In the past, this coolant was lost, so radiators had to be topped up quite frequently to replace it. Nowadays, all vehicles have so-called “expansion tanks”, connected by a narrow tube to the hole/nozzle in the filler neck. Coolant which escapes during pressure release is captured in this tank. When the journey ends and everything cools down, the remaining coolant in the radiator “shrinks”. In a seal system that creates suction, which automatically draws the coolant captured by the expansion tank back into the radiator. Hence, top-ups are very rarely necessary.

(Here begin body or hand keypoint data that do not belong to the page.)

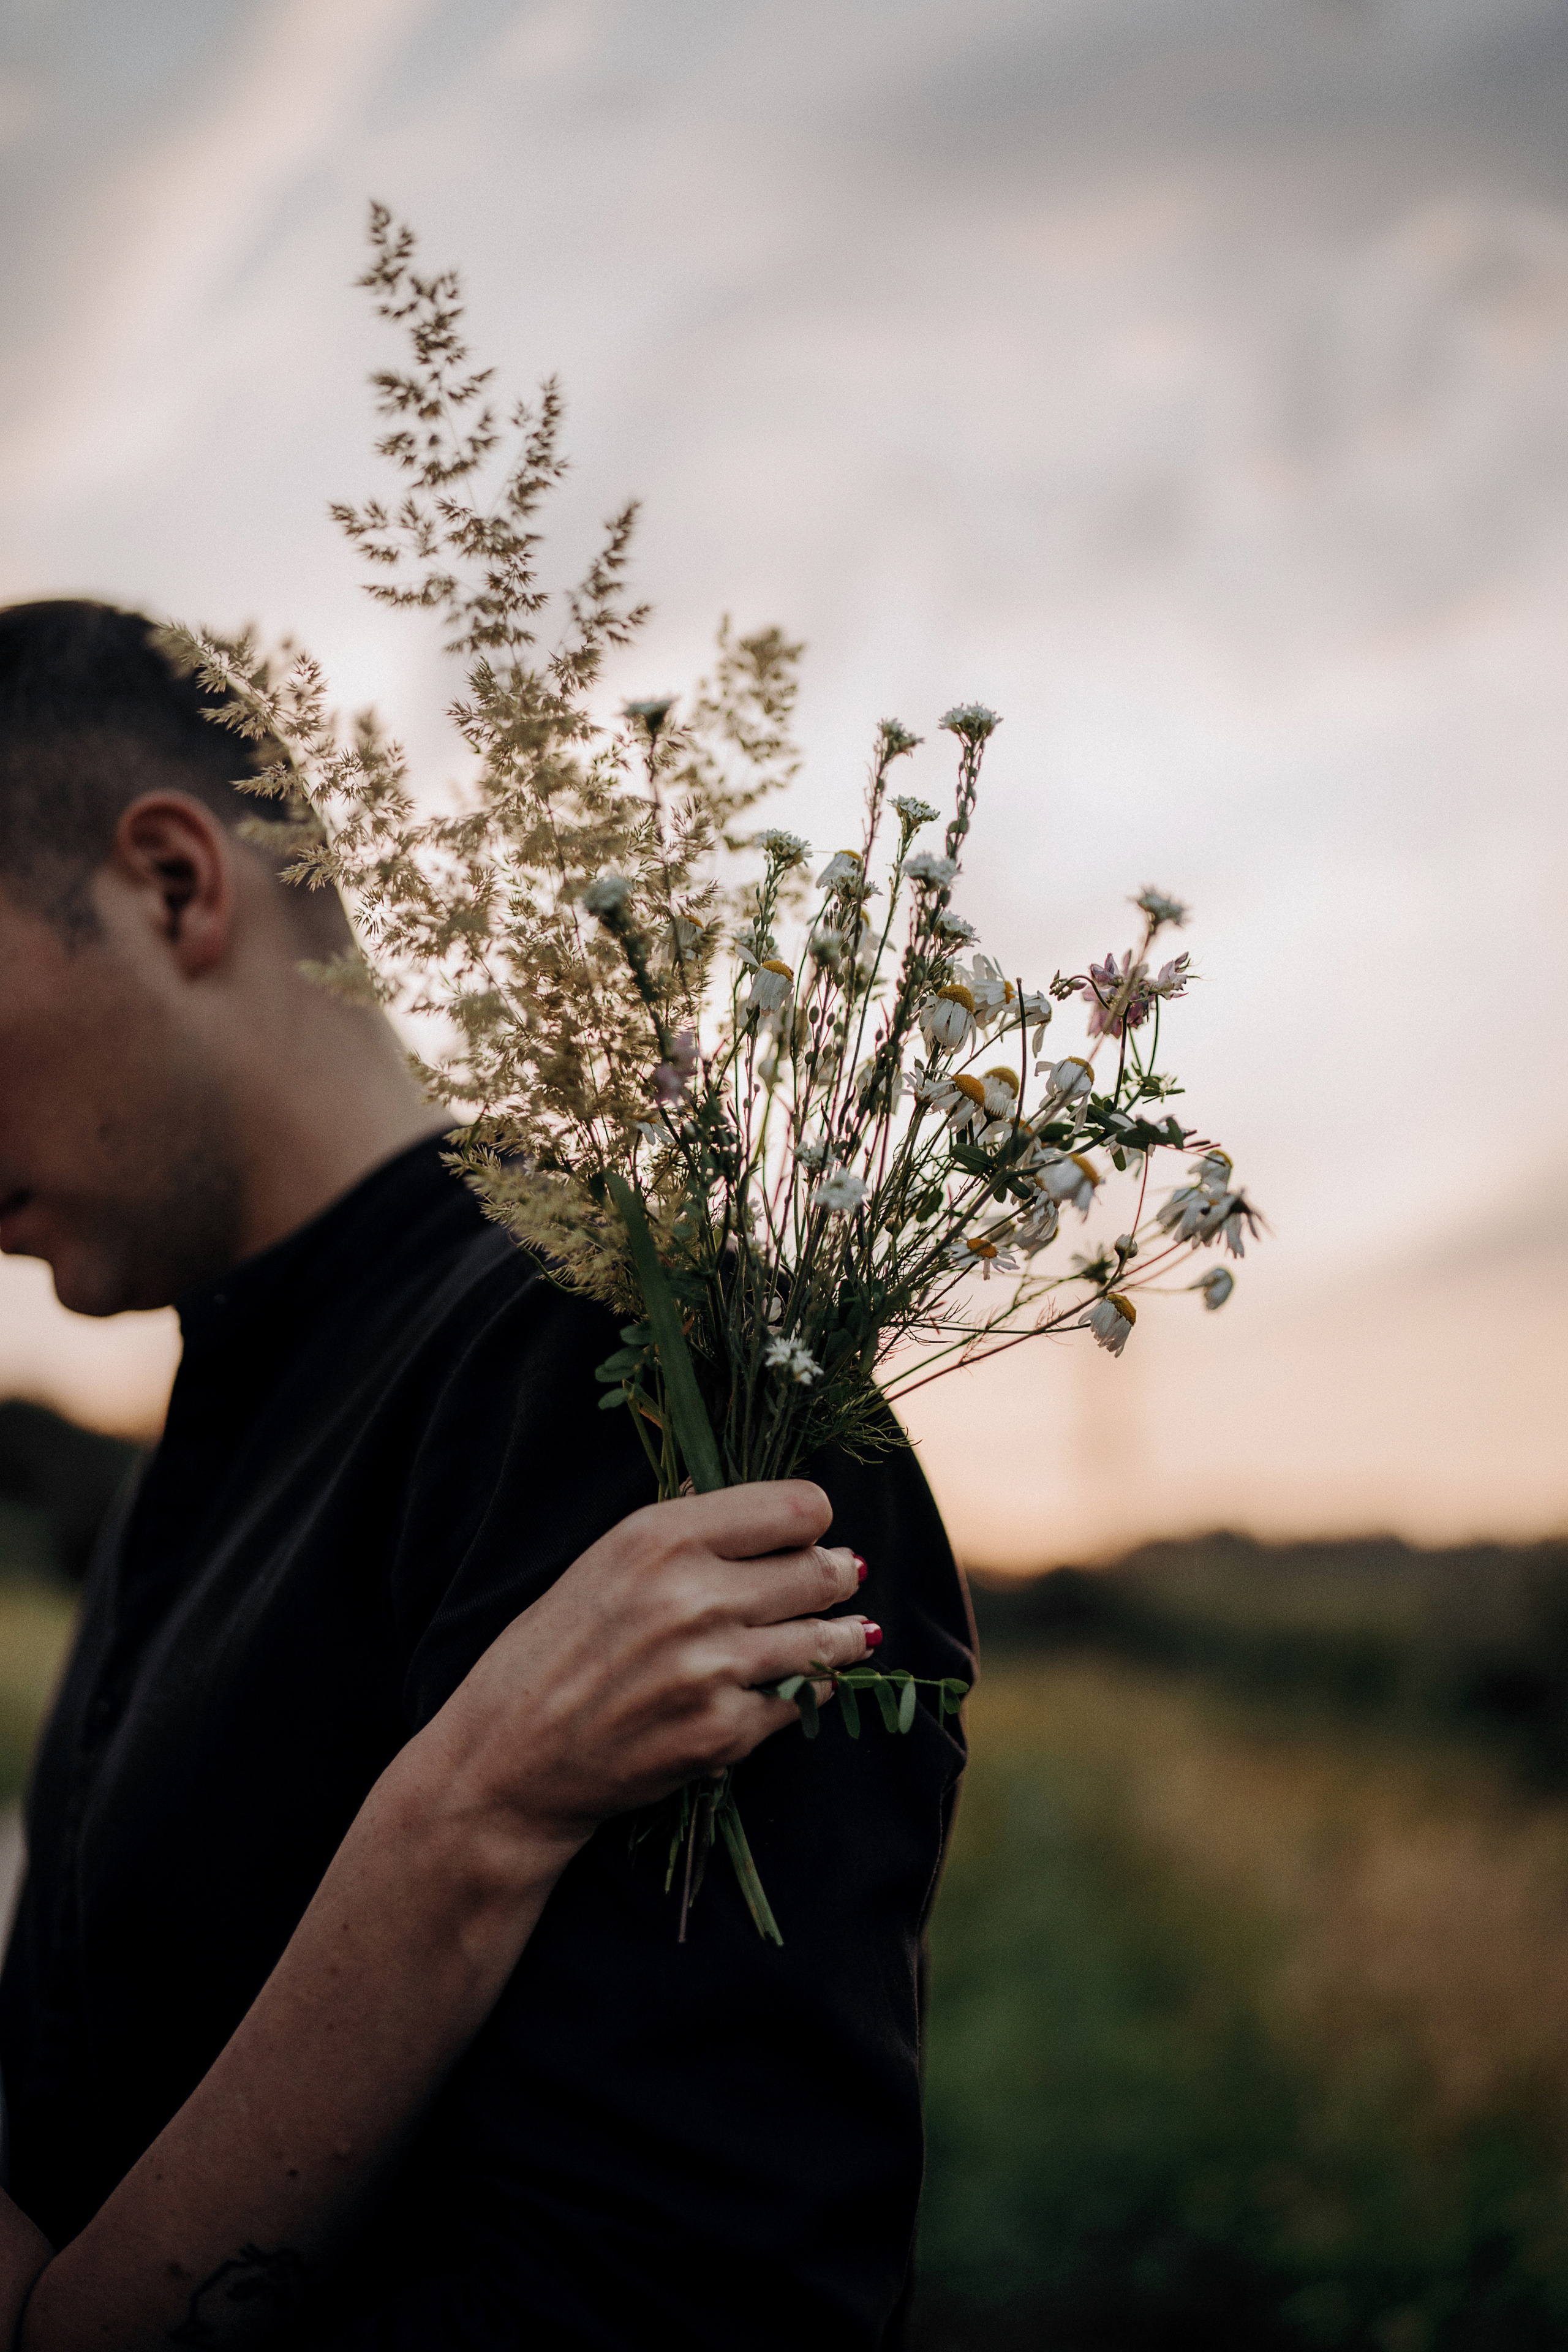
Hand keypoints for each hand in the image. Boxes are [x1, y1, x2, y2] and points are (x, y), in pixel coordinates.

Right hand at [427, 1480, 869, 1851]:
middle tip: (841, 1577)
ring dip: (843, 1636)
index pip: (798, 1508)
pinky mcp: (721, 1734)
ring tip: (851, 1632)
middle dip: (837, 1575)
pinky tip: (803, 1682)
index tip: (811, 1534)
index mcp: (660, 1537)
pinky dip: (808, 1691)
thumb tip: (770, 1512)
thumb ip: (686, 1530)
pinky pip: (801, 1701)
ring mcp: (710, 1669)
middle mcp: (691, 1596)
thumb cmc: (554, 1649)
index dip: (812, 1523)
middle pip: (822, 1571)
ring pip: (826, 1639)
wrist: (511, 1756)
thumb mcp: (606, 1560)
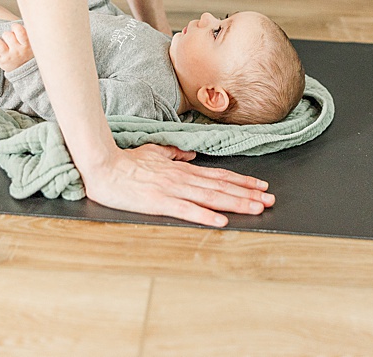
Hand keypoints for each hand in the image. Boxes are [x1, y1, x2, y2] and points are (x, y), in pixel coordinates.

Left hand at [0, 23, 33, 71]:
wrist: (26, 70)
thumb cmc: (28, 52)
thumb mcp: (32, 44)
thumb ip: (27, 35)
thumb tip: (18, 24)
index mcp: (27, 45)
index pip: (21, 32)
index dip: (16, 26)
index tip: (14, 27)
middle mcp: (18, 51)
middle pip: (8, 36)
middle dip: (6, 33)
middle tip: (7, 35)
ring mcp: (8, 57)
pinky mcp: (0, 62)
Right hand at [81, 145, 274, 226]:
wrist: (102, 166)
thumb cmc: (126, 161)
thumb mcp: (155, 151)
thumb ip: (175, 154)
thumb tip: (192, 155)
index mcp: (183, 169)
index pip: (220, 176)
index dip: (242, 181)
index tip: (261, 186)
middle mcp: (184, 178)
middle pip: (222, 187)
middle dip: (248, 194)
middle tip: (270, 200)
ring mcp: (173, 190)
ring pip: (211, 197)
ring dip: (236, 203)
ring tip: (256, 209)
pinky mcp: (159, 202)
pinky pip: (187, 210)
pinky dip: (206, 215)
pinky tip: (221, 221)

If the pressure release spring in the radiator cap is too weak, it will be squashed “open” too easily, and too much coolant will be expelled too soon. Because the engine is still generating heat and more pressure, this process will continue until the expansion tank is full and ultimately force coolant out of the usually flimsy lid of the expansion tank. The flood flow will be lost and the radiator will need frequent top ups.
The pressure rating of the cap is clearly crucial. It must not release coolant until the pressure threshold is too high. For that reason, a replacement cap must have the correct rating for your car’s particular system. If the rating to too low, too much coolant will continue to escape. If it is too high, it could prevent pressure escape to a level that could damage the structure and seams of the radiator, or the hoses, or force leaks at the hose connections.
Keeping your cool if you lose your cap
As radiators are designed to operate under pressure, can the car still be run and will the cooling system still work is the radiator cap is removed or lost?
Yes, and Yes. But not too strenuously and with caution…and slightly less coolant. If the cap is removed, the system will no longer be sealed, so the circulation of coolant will be slightly compromised, and there will be a greater risk of air bubbles and steam if it gets very hot.
But the water pump will continue to circulate whatever coolant is available, and that coolant will circulate through the outlet hose, through the water jacket channels in the engine block (cooling the engine) and back through the inlet hose into the radiator, where it will pass through the radiator core and be cooled by the flow of air from the car’s movement and/or the fan.
The force of circulation will be determined by the water pump, which will spin faster or slower according to the engine revs. If you rev too hard, this will generate more heat and possibly spray coolant out of the radiator filler neck.
So, driving at moderate engine revs to ensure good circulation and reduce heat generation is the way to keep your cool as you drive towards the nearest source of a replacement cap. Keep your eye on the temperate gauge at all times, and be ready to stop and top up (in case too much of the coolant has been sprayed out), but don’t refill to the brim because that water will be instantly expelled. Refill to within three or four centimetres below the filler neck.